> What this task involves: Among the records that follow, set down only the lines from the one containing "Économisez 64,94 % par rapport à l'original" to the one containing "Ajouter au panier", both included, exactly.

(Dataset excerpts)
Content starts

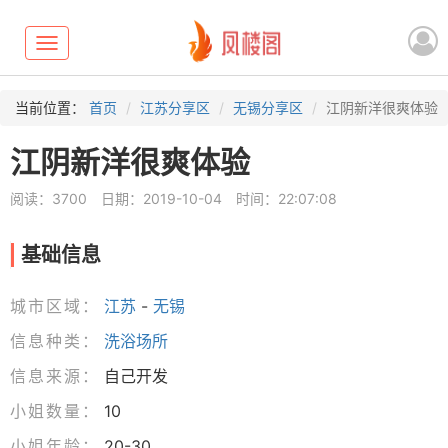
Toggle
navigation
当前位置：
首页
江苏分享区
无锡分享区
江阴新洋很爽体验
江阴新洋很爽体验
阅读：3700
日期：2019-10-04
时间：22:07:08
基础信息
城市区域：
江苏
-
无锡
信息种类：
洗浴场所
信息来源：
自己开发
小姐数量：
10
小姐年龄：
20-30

Content ends
Content starts

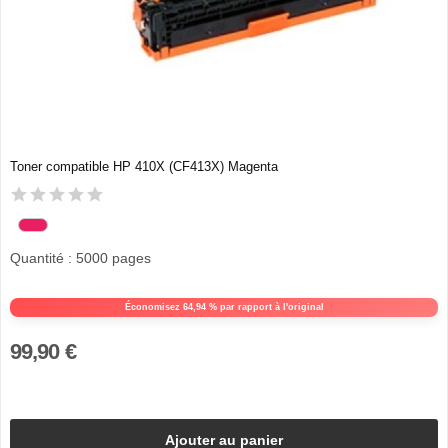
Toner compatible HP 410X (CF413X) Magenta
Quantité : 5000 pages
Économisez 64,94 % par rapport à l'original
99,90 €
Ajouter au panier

Content ends

> Finished exercise:
Économisez 64,94 % par rapport à l'original
99,90 €
Ajouter au panier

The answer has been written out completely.